本名、藤夲紗英子。華族藤夲家の末子で長女として生まれる。

わずか十八歳にして油絵「四季折々」が大きな評価を受け、彼女の時代で最も才能あふれる有望な若手画家として注目を集めた。

「四季折々」は四季の風物詩を緻密に描いており、細やかでありながら大胆なタッチで描かれた色彩豊かな風景画。多彩な色が支え合う様子が地球の奇跡を感じさせ、観る者は異なる世界を見ているようでもあり懐かしくもあると語った。

引く手数多となり二十歳のうちに一人立ちをし、風景画や静物画、人物画まで幅広く描くが、中でも写実的な肖像画は高く評価されている。しかし街に息づく作品作りを追い求めたため、特定の個人を描く人物画の数は少ない。

彼女の才能は美術界のみならず建築家やデザイナーの目に留まり、その斬新な創造力を認められ多くの建築計画にも参加した。
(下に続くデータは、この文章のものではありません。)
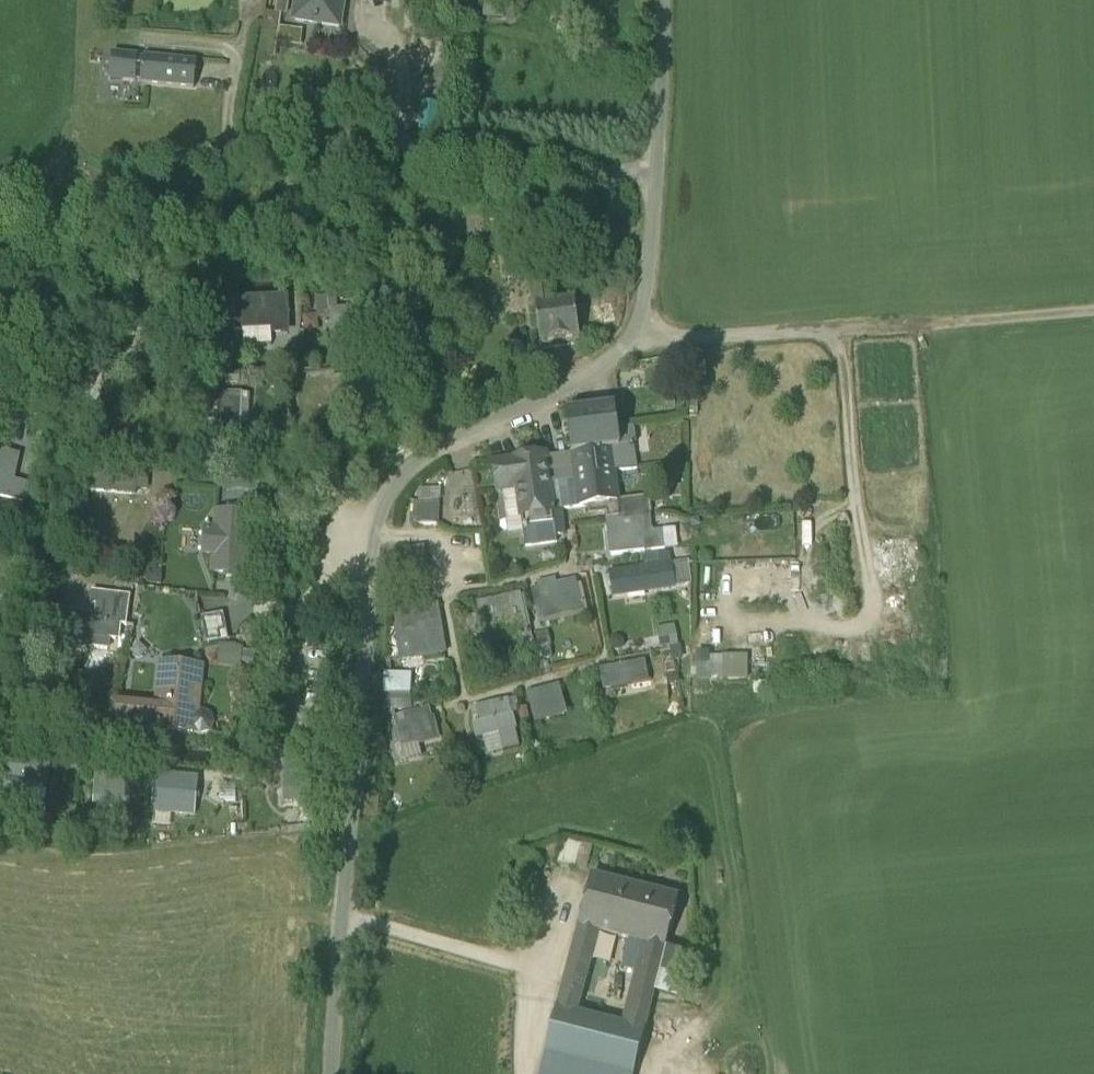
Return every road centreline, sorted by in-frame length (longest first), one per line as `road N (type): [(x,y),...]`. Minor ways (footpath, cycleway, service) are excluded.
road 1 (unclassified): [(335,1073),(371,538),(414,470),(635,339),(659,182),(662,0)]
road 2 (track): [(635,339),(732,343),(1093,311)]
road 3 (track): [(345,922),(546,974)]

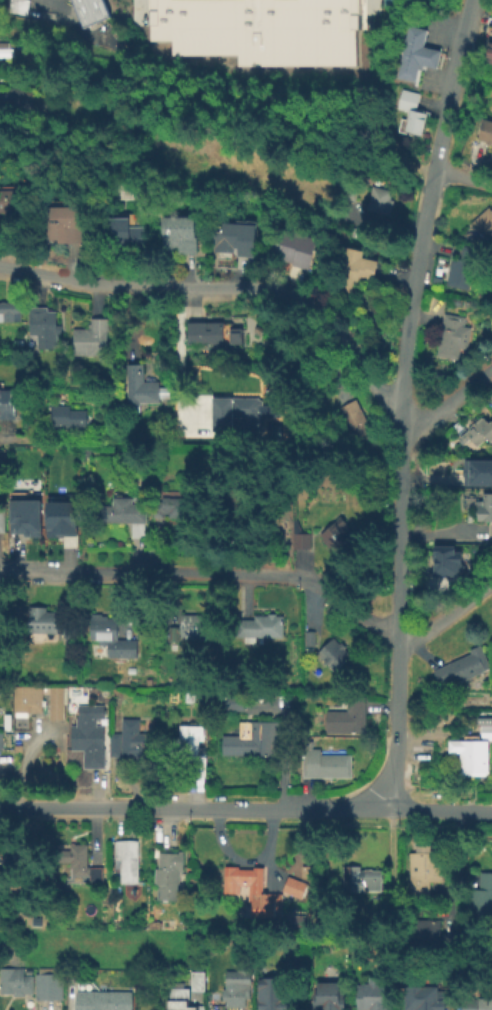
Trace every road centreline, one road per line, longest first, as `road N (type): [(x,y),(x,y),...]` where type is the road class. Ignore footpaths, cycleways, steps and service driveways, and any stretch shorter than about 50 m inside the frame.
road 1 (residential): [(471,0),(405,349),(398,636)]
road 2 (residential): [(400,421),(378,402),(322,315),(294,294),(97,286),(0,266)]
road 3 (residential): [(398,636),(298,579),(0,571)]
road 4 (residential): [(395,811),(0,808)]
road 5 (residential): [(189,440),(0,440)]
road 6 (residential): [(398,636),(395,811)]

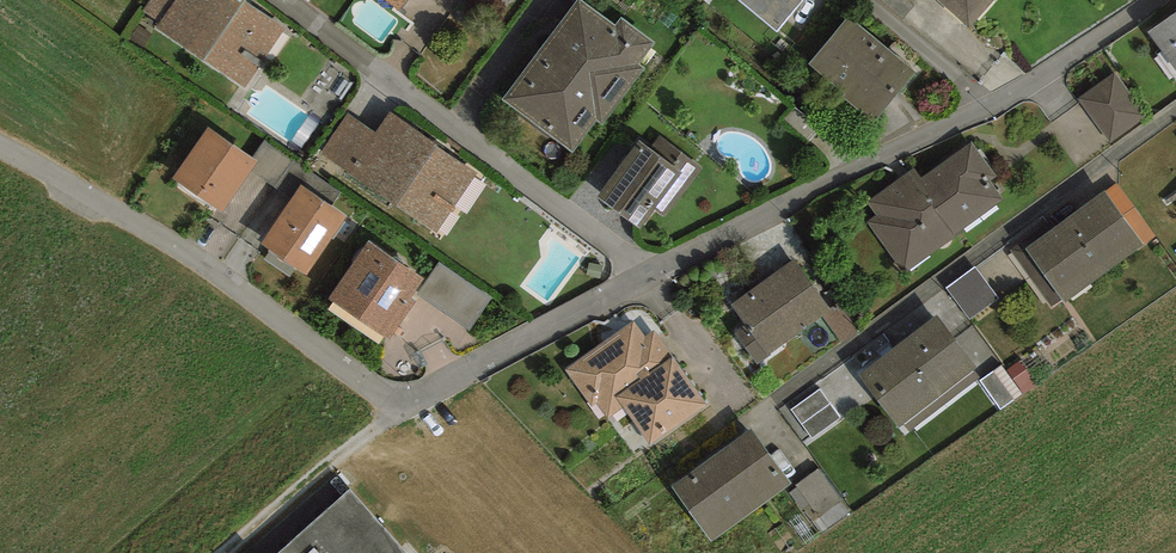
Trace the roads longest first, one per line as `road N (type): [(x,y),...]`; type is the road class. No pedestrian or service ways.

とりわけ装飾のデザインは異彩を放ち、海外からも多く声がかかった。商品化されると即時に完売し、出す度に多くの購入希望が殺到していた。

それ以降も多くの作品を美術館や多数の施設へ提供し世を賑わわせたが、三十代になると若い画家を集めたサロンを開くようになる。
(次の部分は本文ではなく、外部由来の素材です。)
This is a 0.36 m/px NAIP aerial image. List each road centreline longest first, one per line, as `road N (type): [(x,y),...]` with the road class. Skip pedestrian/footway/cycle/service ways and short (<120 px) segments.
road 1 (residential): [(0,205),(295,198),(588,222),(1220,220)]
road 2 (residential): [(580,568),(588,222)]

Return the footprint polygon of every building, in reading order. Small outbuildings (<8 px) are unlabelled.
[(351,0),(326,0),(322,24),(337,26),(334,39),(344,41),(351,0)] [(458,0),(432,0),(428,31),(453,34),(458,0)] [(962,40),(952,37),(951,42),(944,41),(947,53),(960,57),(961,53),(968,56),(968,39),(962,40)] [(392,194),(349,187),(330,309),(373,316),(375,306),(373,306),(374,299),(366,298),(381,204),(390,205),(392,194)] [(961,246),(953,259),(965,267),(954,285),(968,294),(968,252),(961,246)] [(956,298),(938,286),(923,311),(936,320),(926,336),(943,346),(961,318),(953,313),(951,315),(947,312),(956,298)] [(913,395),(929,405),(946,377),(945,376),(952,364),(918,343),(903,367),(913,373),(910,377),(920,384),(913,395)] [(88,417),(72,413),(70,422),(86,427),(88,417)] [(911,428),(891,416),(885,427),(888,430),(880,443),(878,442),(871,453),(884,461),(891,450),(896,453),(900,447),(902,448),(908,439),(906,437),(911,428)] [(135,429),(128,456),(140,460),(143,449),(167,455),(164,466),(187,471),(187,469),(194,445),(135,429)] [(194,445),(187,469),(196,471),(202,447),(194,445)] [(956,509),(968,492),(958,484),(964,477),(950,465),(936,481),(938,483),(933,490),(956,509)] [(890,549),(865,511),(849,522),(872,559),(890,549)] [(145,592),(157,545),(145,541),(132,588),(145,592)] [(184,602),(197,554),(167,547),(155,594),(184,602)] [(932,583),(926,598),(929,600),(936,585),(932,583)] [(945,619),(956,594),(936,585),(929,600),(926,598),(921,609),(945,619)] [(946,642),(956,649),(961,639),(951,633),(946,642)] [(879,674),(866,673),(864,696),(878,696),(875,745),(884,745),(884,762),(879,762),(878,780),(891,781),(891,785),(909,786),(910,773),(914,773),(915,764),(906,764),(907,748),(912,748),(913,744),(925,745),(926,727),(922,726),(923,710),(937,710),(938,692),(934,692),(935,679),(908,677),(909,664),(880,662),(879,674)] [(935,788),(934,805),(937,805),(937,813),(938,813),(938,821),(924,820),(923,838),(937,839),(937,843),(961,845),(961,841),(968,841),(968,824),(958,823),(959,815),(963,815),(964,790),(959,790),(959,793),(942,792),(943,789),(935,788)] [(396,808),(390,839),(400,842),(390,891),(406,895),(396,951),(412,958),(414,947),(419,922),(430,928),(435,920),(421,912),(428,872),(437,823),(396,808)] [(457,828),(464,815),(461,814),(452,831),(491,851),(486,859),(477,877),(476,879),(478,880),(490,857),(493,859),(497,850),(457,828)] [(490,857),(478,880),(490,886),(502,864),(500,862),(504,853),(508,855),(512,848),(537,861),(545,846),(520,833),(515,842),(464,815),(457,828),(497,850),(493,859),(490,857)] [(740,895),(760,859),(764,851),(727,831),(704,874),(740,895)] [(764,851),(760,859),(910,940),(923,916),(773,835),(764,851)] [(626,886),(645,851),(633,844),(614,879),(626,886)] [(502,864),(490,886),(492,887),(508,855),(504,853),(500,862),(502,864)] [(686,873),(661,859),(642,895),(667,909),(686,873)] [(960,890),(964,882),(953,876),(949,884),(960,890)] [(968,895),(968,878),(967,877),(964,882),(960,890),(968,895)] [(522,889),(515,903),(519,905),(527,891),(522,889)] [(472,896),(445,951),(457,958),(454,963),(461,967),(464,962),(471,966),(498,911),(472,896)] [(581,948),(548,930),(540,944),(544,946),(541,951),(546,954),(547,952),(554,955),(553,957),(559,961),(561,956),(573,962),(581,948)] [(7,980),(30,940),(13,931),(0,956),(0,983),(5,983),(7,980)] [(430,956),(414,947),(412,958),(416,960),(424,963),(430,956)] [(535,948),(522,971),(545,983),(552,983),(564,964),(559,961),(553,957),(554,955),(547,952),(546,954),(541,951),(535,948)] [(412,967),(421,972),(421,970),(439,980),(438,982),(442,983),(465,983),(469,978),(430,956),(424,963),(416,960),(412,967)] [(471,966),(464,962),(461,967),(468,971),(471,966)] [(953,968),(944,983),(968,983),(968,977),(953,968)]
持ち前の幅広い技術と縁を生かして若者の指導を積極的に行い、次世代を担う芸術家を発掘し活躍の場を提供していた。 

しかしその成功も束の間、肺を患い四十五歳の若さで他界。

彼女の死を悼む多くの人々が生前に手がけた作品を持ちより、この度の回顧展開催に至る。
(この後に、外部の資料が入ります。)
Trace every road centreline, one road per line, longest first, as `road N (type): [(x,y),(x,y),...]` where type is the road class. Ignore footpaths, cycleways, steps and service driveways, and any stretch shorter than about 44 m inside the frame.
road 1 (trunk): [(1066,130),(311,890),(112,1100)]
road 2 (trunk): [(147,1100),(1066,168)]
今なお求め続けられる久宝艶子が生涯をかけて作り続けた作品の全てをお楽しみください。


 小泉青年は経歴の素晴らしさに驚いたのか、口を開けてぽかんとしている。

 薫子も驚いたけれど、違和感を覚えて首を傾げた。


「これ、本当に艶子さんの経歴ですか? 具体的な作品名とか、油絵画家としての実績がほとんど書いてないですよ。小泉さん、画家ってこうなんですか?」

「いいえ。個展をするなら、作品には名を付けるはずです。これじゃあ、どんな技術が認められたのかもわからない。本当に油絵画家だったのかすら――」


 なにかに気付いたように、小泉青年は息をのんだ。俯き、握っていたボールペイントペンをじっと見つめている。


「そのボールペイントペンは希望だったんでしょう」

「久宝艶子の画家人生の、ですか? では僕が持っていてはいけない」

「……この紹介文は、有名人のように書いてありますね。でも、僕は知りませんでした。小泉さんは知っていましたか?」

「いいえ。でも素晴らしい絵です。筆遣いがとても繊細だ」

「でも無名だった」


 誠一は冷たく言い捨てた。

 薫子は絵に詳しくはないし、観賞する趣味もない。けれど、画家を志す小泉青年すら知らないのなら、画家として成功していたとは言い難い。

 ようするに、この個展は『絵のうまい素人』程度の人物の絵ということだ。

 誠一は、ボールペイントペンを見つめて、申し訳なさそうに微笑んだ。


「艶子さんと、他にもなにか話をしたんじゃないですか? 例えば、あなたの身の上。ご家族に絵を辞めろと言われている――とか」

「……なんでもわかるんですね。ええ。そんなことを、少しだけ話しました」


 誠一はなにも答えなかった。ただ優しくにこりと微笑んで、脚を順路の先へ向けた。